Personal information
- Nationality: Czech Republic
- Born: 6 July 1913 Brno, Moravia, Austria-Hungary
- Died: 3 March 1943 (aged 29) Frankfurt, Nazi Germany

Sport
- Sport: Table tennis

Medal record
Representing Czechoslovakia
World Table Tennis Championships
| Bronze medal – third place | 1931 | Men's Doubles |
| Silver medal – second place | 1931 | Men's Team |
| Silver medal – second place | 1933 | Men's Team |
| Silver medal – second place | 1933 | Men's Team |
| Silver medal – second place | 1935 | Men's Team |

= Karel Svoboda (table tennis) =

Czech table tennis player

Karel Svoboda (6 July 1913 – 3 March 1943) was a Czech table tennis player who won multiple medals at the World Table Tennis Championships. Svoboda was a member of Obrana národa, a Czech resistance organization, and was captured and executed by Nazi Germany. He received the Czechoslovak War Cross 1939 after his death.

==Biography==
Karel Svoboda was born in Brno on 6 July 1913. His parents were Karel Svoboda and Josefa Svobodová (Berková) and he had one sister, Marie Svobodová. He represented Czechoslovakia in tennis and table tennis from 1931 through 1935. He won a bronze medal at the 1931 World Table Tennis Championships in the men's doubles with Jindřich Lauterbach. He also won four consecutive team event silver medals from 1931 to 1935. After his studies, Svoboda served with an artillery regiment in Olomouc and returned home in the fall of 1938. He looked for a job for a year, then worked for three months at the West Moravian Electric Power Plant.

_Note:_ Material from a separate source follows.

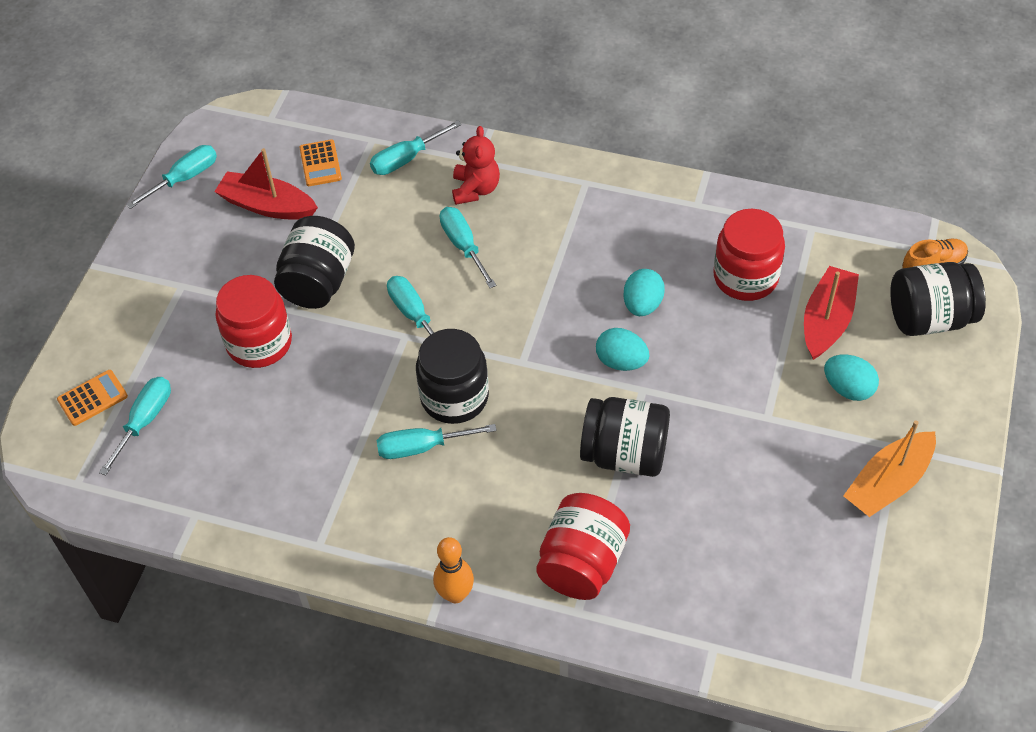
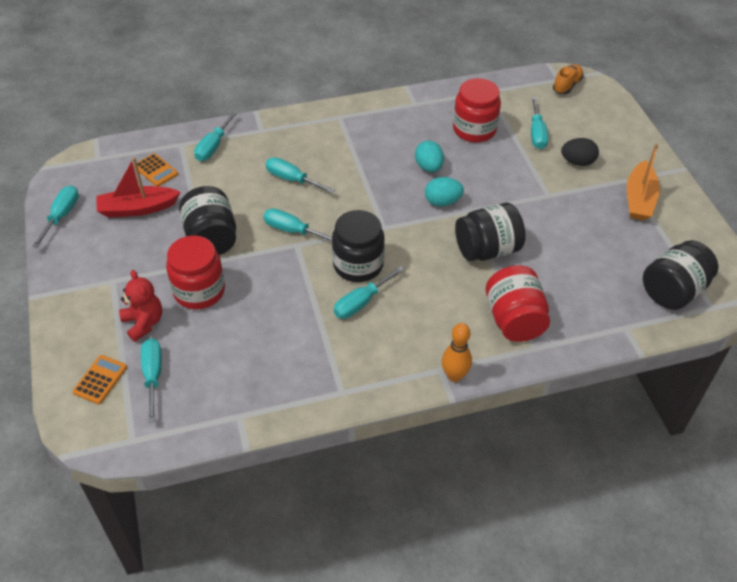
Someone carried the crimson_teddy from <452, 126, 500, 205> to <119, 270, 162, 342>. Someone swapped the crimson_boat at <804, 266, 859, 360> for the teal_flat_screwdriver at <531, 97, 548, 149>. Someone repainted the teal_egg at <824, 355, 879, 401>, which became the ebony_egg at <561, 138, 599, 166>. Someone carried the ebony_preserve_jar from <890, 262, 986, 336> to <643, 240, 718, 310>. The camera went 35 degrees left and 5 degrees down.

In February 1940, Svoboda was arrested as a member of the Obrana národa resistance organization. He was imprisoned in Brno in the Kounice dormitories, and later in Wrocław, Wołów and Dietz. He was brought before the court at Frankfurt on 27 October 1942, along with his friend Richard Peřina. Svoboda was sentenced to death and was executed on 3 March 1943.

His remains, along with those of other executed people, was transported from Frankfurt to Brno and buried with military honors on 7 September 1967 at the Brno Central Cemetery. He received the Czechoslovak War Cross 1939 in memoriam.